ALBANY — Traditionally, people in the utility business would track weather forecasts so they could prepare for events like snowstorms or heat waves.
Now, with an emphasis on solar and wind power, they are also watching the weather in order to predict how much energy they can generate in a given day. “We’re now moving into an energy economy, or a weather economy,” said Jeffrey Freedman, a weather researcher and one of the speakers at Tuesday’s meeting of the American Meteorological Society at the University at Albany.
“Weather is now going to be driving energy innovation,” he said.
That’s especially true in New York, with its variable and diverse weather and the just-passed Climate Leadership and Community Protection Act. Signed by Gov. Andrew Cuomo in July, the sweeping law calls for a 70 percent reduction in greenhouse gas emissions by 2030. To reach that goal, energy producers are going to have to make a large shift from natural gas and oil to clean sources such as wind and solar. New York also has nuclear and hydroelectric plants, but those are mostly built already, meaning much of the new growth will be in wind and solar.

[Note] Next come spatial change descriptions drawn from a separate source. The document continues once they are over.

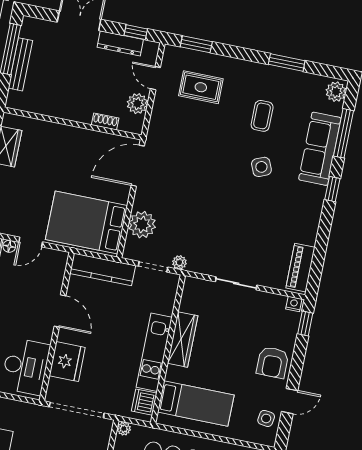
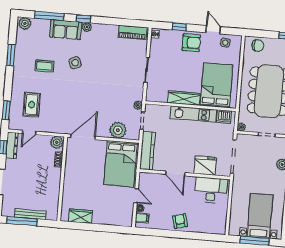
dresser: (120, 43) -> (12, 146), moved
plant: (137, 104) -> (57, 142), moved
sofa: (320, 149) -> (66, 30), width x0.73
door: (138, 166) -> (83, 137), swing flipped
plant: (318, 193) -> (87, 27), added
door: (60, 311) -> (175, 173), swing flipped
window: (305, 323) -> (179, 27), moved
bed: (196, 403) -> (216, 85), width x1.50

And those power sources are weather dependent, needing both wind and sunshine in order to generate power. That’s why tracking systems such as New York’s Mesonet, or statewide grid of 126 automated weather stations, are so important.
Documenting long term trends will also be important. To get financing for a new wind turbine, for instance, banks or lenders want at least a year’s worth of data about wind speed and reliability in a given location. And they want it on a granular level. The wind speed at the top of wind turbine, 100 meters, or 328 feet, is a lot different than at ground level, noted Freedman.

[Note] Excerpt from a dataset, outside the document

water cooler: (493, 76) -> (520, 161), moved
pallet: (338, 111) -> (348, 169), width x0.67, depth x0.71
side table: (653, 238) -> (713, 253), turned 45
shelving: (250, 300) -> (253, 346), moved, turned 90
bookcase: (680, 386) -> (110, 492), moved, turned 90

He was among the speakers at an AMS panel discussion on the growing importance of weather observation.
Utility officials are already watching things like the hours of sunshine vs. rain. While that may have been important in predicting floods or energy usage on hot days, now it helps predict how much power solar panels will be producing during a given day. “That’s something that we are now paying attention to everyday,” said Arthur Maniaci, who works in forecasting and resource planning for the state’s Independent System Operator, which coordinates New York’s vast power grid.
Weather patterns are also increasingly being examined in the context of public health. State Department of Health researcher Ursula Lauper is studying why western New York has a relatively high rate of Legionnaire’s disease, a form of pneumonia. It’s caused by the legionella bacterium that is naturally found in fresh water but also is associated with manmade water systems like cooling towers or hot tubs. “We know there is a weather connection,” said Lauper.
And as with so many pursuits, cyberspace also has an impact on weather forecasting and reporting. Christopher Thorncroft, who directs the Atmospheric Sciences Research Center at UAlbany as well as the Mesonet, said a speaker earlier in the day discussed weather hoaxes in which people have created Twitter or Facebook pages that look like government agencies but are not, and broadcast false alarms or reports about severe weather.
“The public needs to be sure about where they are getting their information,” he said.